Page extract:
——

The the bridge is deceptively substantial. You can ride across is in a few seconds but when I got there this afternoon I got off my bike to take a few pictures. I then walked the length of it and discovered that it spans just short of six hundred feet. The drop down to the creek that meanders through the valley is pretty close to a hundred feet. Having a deck on top of the old ties certainly makes it less alarming to cross.
trestle_n_bike



It's hard to gauge distance in a picture like this but the fact that you are looking down on the tops of some substantial trees tells you it's a ways down.
trestle_looking_down



With a blast of sunshiny weather starting off the month farmers are out in force trying to get in hay. Everywhere I went were the sounds of tractors and balers or field after field of bales waiting to be rounded up for storage.
pastoral



Speaking of pastoral, near the trestle is a rolling field that looks like it's probably used for grazing and I think is quite picturesque. It's hard to do it justice with the camera although the White Pine near the trail is a decent focal point. A larger image might capture the fact that there are wonderful swathes of purple vetch and Vipers Bugloss colouring the green and yellow grasses. Real purdy.
white_pine_pastoral



One of the interesting features on the ride is this small bridge that arches across the old rail bed. Back when this was a railway it looks like the rail company had to allow for the fact that some of their lines went through large farms and in order to let the farmers access sections that were cut off by both the railway and steep embankments that were created putting in the rail line and they built them bridges for this very purpose. It's kinda nifty riding under these old very solid looking rail tie bridges serving property owners alone.

——

Dataset items:
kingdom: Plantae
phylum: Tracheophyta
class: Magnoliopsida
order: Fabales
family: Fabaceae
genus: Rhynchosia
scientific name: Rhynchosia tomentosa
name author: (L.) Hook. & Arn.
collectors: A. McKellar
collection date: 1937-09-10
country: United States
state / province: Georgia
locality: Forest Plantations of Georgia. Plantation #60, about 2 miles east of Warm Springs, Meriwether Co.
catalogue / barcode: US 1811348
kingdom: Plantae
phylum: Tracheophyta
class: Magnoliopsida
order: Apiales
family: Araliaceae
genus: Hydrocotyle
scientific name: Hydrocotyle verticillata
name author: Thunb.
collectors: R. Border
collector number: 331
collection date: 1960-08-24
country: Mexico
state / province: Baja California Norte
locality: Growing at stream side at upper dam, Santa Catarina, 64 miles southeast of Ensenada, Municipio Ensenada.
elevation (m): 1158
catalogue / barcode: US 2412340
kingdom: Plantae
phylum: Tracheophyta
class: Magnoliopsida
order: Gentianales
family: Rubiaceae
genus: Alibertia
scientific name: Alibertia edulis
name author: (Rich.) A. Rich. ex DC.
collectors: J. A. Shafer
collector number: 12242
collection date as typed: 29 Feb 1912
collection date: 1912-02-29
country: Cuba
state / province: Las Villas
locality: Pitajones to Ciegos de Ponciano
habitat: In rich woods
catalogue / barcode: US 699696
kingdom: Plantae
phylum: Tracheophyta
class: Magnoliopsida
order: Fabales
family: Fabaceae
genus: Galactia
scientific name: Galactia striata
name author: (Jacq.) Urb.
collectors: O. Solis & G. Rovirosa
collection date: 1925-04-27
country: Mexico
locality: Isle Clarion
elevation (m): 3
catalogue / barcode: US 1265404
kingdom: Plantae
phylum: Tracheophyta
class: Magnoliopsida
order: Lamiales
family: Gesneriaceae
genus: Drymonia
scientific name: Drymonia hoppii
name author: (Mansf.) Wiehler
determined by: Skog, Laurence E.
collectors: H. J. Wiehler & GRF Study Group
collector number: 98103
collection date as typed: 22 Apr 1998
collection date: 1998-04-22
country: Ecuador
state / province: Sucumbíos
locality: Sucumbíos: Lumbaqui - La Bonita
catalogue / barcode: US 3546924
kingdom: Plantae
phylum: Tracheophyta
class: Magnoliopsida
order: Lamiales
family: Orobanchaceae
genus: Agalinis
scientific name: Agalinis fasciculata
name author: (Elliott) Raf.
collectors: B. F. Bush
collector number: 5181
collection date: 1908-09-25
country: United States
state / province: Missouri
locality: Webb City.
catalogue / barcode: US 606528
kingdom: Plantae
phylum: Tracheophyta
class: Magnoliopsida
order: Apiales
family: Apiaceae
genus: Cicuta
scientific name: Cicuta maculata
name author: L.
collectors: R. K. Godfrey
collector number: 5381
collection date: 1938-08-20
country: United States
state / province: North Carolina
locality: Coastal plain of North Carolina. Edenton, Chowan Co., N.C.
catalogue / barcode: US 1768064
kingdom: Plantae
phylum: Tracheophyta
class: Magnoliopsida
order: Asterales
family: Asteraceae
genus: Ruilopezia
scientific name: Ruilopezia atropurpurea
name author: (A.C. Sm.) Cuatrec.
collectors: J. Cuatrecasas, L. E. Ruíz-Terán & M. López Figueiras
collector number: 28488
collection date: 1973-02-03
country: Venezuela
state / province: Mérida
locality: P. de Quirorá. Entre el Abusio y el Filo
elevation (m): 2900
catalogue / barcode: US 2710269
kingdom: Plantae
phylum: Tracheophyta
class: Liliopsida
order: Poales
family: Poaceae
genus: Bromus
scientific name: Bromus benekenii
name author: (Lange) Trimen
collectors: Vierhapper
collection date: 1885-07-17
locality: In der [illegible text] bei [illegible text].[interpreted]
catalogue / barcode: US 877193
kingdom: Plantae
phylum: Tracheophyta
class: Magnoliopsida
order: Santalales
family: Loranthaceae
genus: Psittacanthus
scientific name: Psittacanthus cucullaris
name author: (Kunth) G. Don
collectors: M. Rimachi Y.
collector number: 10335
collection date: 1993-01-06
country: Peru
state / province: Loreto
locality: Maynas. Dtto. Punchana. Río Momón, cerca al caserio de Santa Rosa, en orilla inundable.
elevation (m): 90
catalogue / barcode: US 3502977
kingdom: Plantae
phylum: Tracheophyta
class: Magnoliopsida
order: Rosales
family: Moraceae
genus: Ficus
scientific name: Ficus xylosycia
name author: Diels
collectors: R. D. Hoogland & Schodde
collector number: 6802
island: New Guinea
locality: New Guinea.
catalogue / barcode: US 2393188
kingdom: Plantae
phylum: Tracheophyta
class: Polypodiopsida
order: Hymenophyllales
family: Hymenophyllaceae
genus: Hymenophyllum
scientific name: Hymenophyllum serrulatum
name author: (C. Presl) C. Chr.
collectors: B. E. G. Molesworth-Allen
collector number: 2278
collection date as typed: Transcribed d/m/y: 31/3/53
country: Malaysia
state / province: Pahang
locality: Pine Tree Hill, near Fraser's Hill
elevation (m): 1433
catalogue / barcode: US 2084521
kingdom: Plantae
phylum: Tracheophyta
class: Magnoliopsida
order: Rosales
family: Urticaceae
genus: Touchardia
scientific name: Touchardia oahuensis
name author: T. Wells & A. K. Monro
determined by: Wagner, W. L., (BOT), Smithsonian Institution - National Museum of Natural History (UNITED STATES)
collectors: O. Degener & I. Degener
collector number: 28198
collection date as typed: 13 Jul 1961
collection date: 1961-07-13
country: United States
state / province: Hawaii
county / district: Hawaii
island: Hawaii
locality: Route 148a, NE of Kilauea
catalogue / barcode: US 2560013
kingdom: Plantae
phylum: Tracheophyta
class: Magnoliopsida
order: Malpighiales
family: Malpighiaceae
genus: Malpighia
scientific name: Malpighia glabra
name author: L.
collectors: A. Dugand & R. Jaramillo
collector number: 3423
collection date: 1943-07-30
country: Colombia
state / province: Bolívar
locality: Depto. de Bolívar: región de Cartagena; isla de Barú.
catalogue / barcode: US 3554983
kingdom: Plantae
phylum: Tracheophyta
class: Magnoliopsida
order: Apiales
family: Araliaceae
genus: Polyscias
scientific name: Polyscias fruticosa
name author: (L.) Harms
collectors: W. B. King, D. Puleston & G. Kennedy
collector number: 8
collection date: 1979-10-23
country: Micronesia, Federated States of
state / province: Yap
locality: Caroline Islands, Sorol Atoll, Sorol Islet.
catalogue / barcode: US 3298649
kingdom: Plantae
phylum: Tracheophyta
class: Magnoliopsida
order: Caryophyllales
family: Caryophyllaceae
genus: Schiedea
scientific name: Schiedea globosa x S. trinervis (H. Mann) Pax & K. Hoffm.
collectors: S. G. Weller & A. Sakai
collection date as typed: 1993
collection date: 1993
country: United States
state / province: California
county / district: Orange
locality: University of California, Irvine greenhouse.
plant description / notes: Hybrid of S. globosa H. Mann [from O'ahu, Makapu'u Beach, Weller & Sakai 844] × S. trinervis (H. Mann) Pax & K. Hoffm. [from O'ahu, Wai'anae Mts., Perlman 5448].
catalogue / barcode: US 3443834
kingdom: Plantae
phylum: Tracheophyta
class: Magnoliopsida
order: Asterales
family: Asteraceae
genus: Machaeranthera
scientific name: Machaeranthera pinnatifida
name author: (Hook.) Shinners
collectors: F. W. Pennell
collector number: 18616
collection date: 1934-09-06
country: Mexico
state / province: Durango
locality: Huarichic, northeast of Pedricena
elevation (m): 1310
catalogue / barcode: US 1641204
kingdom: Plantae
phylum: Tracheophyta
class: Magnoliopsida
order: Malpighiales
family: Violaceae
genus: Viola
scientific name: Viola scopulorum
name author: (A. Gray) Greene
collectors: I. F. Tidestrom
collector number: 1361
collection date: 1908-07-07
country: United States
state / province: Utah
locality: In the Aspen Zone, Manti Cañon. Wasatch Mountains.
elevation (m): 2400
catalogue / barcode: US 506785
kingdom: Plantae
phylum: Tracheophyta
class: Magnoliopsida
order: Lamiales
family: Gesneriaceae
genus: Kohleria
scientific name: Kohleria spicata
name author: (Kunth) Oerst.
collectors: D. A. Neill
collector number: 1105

——

Prompt:
Output the part of the trestle bridge text starting with "With a blast" and going on through "grasses. Real purdy.". The records come from a separate source.

Reply:
With a blast of sunshiny weather starting off the month farmers are out in force trying to get in hay. Everywhere I went were the sounds of tractors and balers or field after field of bales waiting to be rounded up for storage.
pastoral



Speaking of pastoral, near the trestle is a rolling field that looks like it's probably used for grazing and I think is quite picturesque. It's hard to do it justice with the camera although the White Pine near the trail is a decent focal point. A larger image might capture the fact that there are wonderful swathes of purple vetch and Vipers Bugloss colouring the green and yellow grasses. Real purdy.